After some amount of success, David-Me described the “dark time” the forum entered as its membership became more and more toxic, employing racist and sexist language. Additional Gamergate forums were created on platforms like 8chan as a result of the community born in KotakuInAction.

“This was the best and worst thing,” David-Me wrote. “The monster was now a virus. We banned links to, and then mention of certain links and topics. Now we became the enemy.”
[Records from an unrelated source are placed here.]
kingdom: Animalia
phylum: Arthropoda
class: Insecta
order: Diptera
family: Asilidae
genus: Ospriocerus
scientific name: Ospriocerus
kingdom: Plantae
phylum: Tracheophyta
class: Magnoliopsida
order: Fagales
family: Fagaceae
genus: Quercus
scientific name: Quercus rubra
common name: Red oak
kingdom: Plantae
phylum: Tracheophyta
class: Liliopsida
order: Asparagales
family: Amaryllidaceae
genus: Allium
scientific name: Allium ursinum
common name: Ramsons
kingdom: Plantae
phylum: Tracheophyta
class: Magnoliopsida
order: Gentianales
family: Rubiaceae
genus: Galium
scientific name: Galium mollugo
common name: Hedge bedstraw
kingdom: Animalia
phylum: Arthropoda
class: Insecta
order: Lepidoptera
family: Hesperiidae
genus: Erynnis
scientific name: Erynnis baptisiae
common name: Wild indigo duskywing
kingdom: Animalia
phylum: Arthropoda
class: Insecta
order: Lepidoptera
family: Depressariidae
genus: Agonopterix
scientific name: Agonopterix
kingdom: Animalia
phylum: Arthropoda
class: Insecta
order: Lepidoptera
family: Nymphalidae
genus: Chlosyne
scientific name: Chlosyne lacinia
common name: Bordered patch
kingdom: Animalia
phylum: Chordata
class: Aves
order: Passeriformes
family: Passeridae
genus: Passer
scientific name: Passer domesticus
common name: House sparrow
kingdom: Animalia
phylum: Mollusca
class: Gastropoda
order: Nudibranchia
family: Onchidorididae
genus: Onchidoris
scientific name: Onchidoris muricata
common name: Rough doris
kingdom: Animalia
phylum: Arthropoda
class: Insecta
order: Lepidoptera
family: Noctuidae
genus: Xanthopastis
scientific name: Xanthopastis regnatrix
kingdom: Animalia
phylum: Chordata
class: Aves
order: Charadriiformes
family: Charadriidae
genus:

Evidently, the toxicity on KotakuInAction, which has more than 96,000 subscribers, and the subsequent forums it spawned grew so bad that David-Me removed himself from the top moderator position, and he attempted to delete the forum.

“KiA is one of the many cancerous growths that have infiltrated reddit,” David-Me wrote. “The internet. The world. I did this. Now I am undoing it. This abomination should have always been aborted.”

David-Me also accused Reddit leadership of allowing the subreddit’s hate to grow, citing a financial and corporate incentive, before the paragraph segues into a jumbled bit of anti-capitalist rhetoric. David-Me also compared KotakuInAction to the toxic r/The_Donald subreddit—which hosts memes and commentary on Trump-related media, calling it “viral cancer.”

David-Me evidently still had the power to lock down, not necessarily delete, the entirety of KotakuInAction. Reddit admins have since revived the forum, and numerous commenters have mocked David-Me and his self-described autism. Reddit admins have also stripped David-Me of his moderator privileges and have promised an investigation into his behavior.

Certain Reddit communities like The_Donald, KotakuInAction, and the now-defunct r/Incels have propagated dangerous rhetoric like hate speech and pedophilia. Reddit has banned a number of communities that it says goes against their guidelines, but the process by which subreddits are evaluated and punished is still largely ethereal, leaving many wondering if Reddit does, in fact, see a value in letting communities like KotakuInAction thrive.

The Daily Dot has reached out to Reddit for comment and will update this story as necessary.